I thought about that for a while, then laughed. “She says they didn’t really understand. If they had, they would never have gone back to hunting and gathering.”

“Because that’s a detestable life.”

“That’s right.”

“You can begin to see how thoroughly effective Mother Culture’s teachings are on this issue.”

“True. But what I don’t see is where this gets us.”

“We’re on our way to discovering what lies at the very root of your fear and loathing of the Leaver life. We’re on our way to discovering why you feel you must carry the revolution forward even if it destroys you and the entire world. We’re on our way to discovering what your revolution was a revolution against.”

“Ah,” I said.

“And when we’ve done all that, I’m sure you’ll be able to tell me what story was being enacted here by the Leavers during the first three million years of human life and is still being enacted by them wherever they survive today.”

4

Having spoken of survival, Ishmael shuddered and sank down into his blankets with a kind of moaning sigh. For a minute he seemed to lose himself in the tireless drumming of rain on the canvas overhead, then he cleared his throat and went on.

“Let’s try this,” he said. “Why was the revolution necessary?”

“It was necessary if man was to get somewhere.”
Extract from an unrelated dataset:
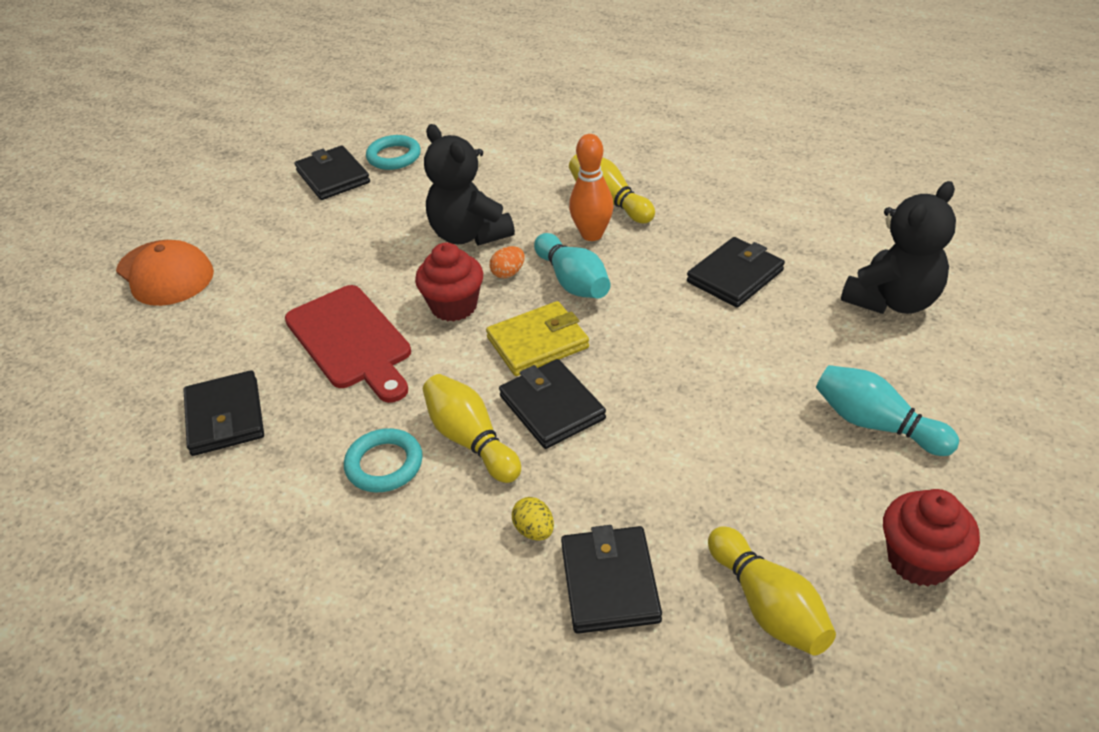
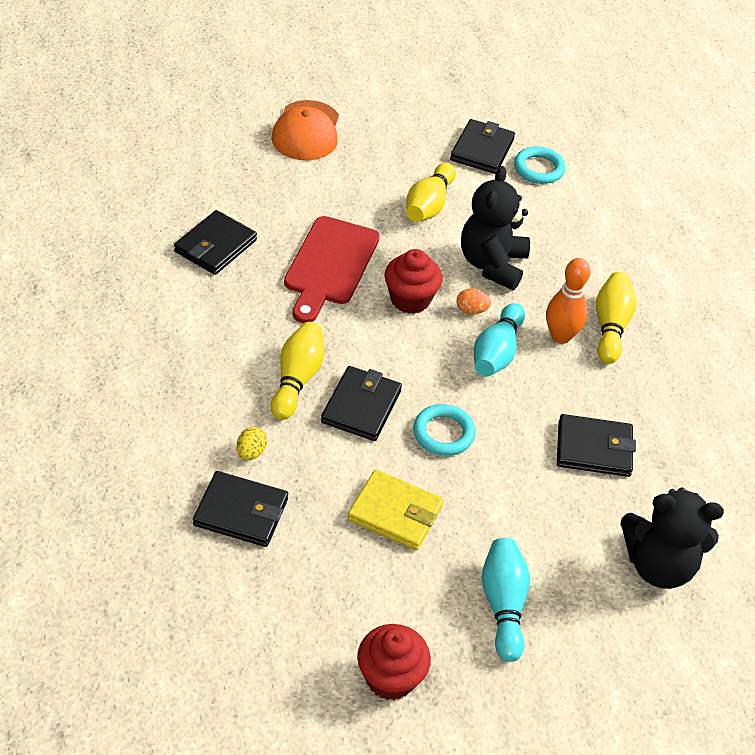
camera: 45 degrees right, 5 degrees up
(384, 464) = (242, 347): turquoise ring -> turquoise ring (443, 433)
(537, 342) = (415, 366): yellow wallet -> yellow wallet (395, 513)
(609, 583) = (241, 512): black wallet -> black wallet turned 60 degrees clockwise
(768, 606) = (286, 605): yellow bowling pin -> yellow bowling pin (429, 205)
“You mean if man was to have central heating and universities and opera houses and spaceships.”

“That’s right.”

Ishmael nodded. “That sort of answer would have been acceptable when we began our work together, but I want you to go deeper than that now.”

“Okay. But I don’t know what you mean by deeper.”

“You know very well that for hundreds of millions of you, things like central heating, universities, opera houses, and spaceships belong to a remote and unattainable world. Hundreds of millions of you live in conditions that most people in this country can only guess at. Even in this country, millions are homeless or live in squalor and despair in slums, in prisons, in public institutions that are little better than prisons. For these people, your facile justification for the agricultural revolution would be completely meaningless.”

“True.”

“But though they don’t enjoy the fruits of your revolution, would they turn their backs on it? Would they trade their misery and despair for the sort of life that was lived in prerevolutionary times?”

“Again, I’d have to say no.”

“This is my impression as well. Takers believe in their revolution, even when they enjoy none of its benefits. There are no grumblers, no dissidents, no counterrevolutionaries. They all believe profoundly that, however bad things are now, they’re still infinitely preferable to what came before.”

“Yes, I’d say so.”

“Today I want you to get to the root of this extraordinary belief. When you’ve done that, you’ll have a completely different understanding of your revolution and of the Leaver life as well.”

“Okay. But how do I do that?”

“By listening to Mother Culture. She’s been whispering in your ear throughout your life, and what you’ve heard is no different from what your parents and grandparents heard, from what people all over the world hear daily. In other words, what I’m looking for is buried in your mind just as it’s buried in all your minds. Today I want you to unearth it. Mother Culture has taught you to have a horror of the life you put behind you with your revolution, and I want you to trace this horror to its roots.”

“Okay,” I said. “It’s true that we have something amounting to a horror of that life, but the trouble is, this just doesn’t seem particularly mysterious to me.”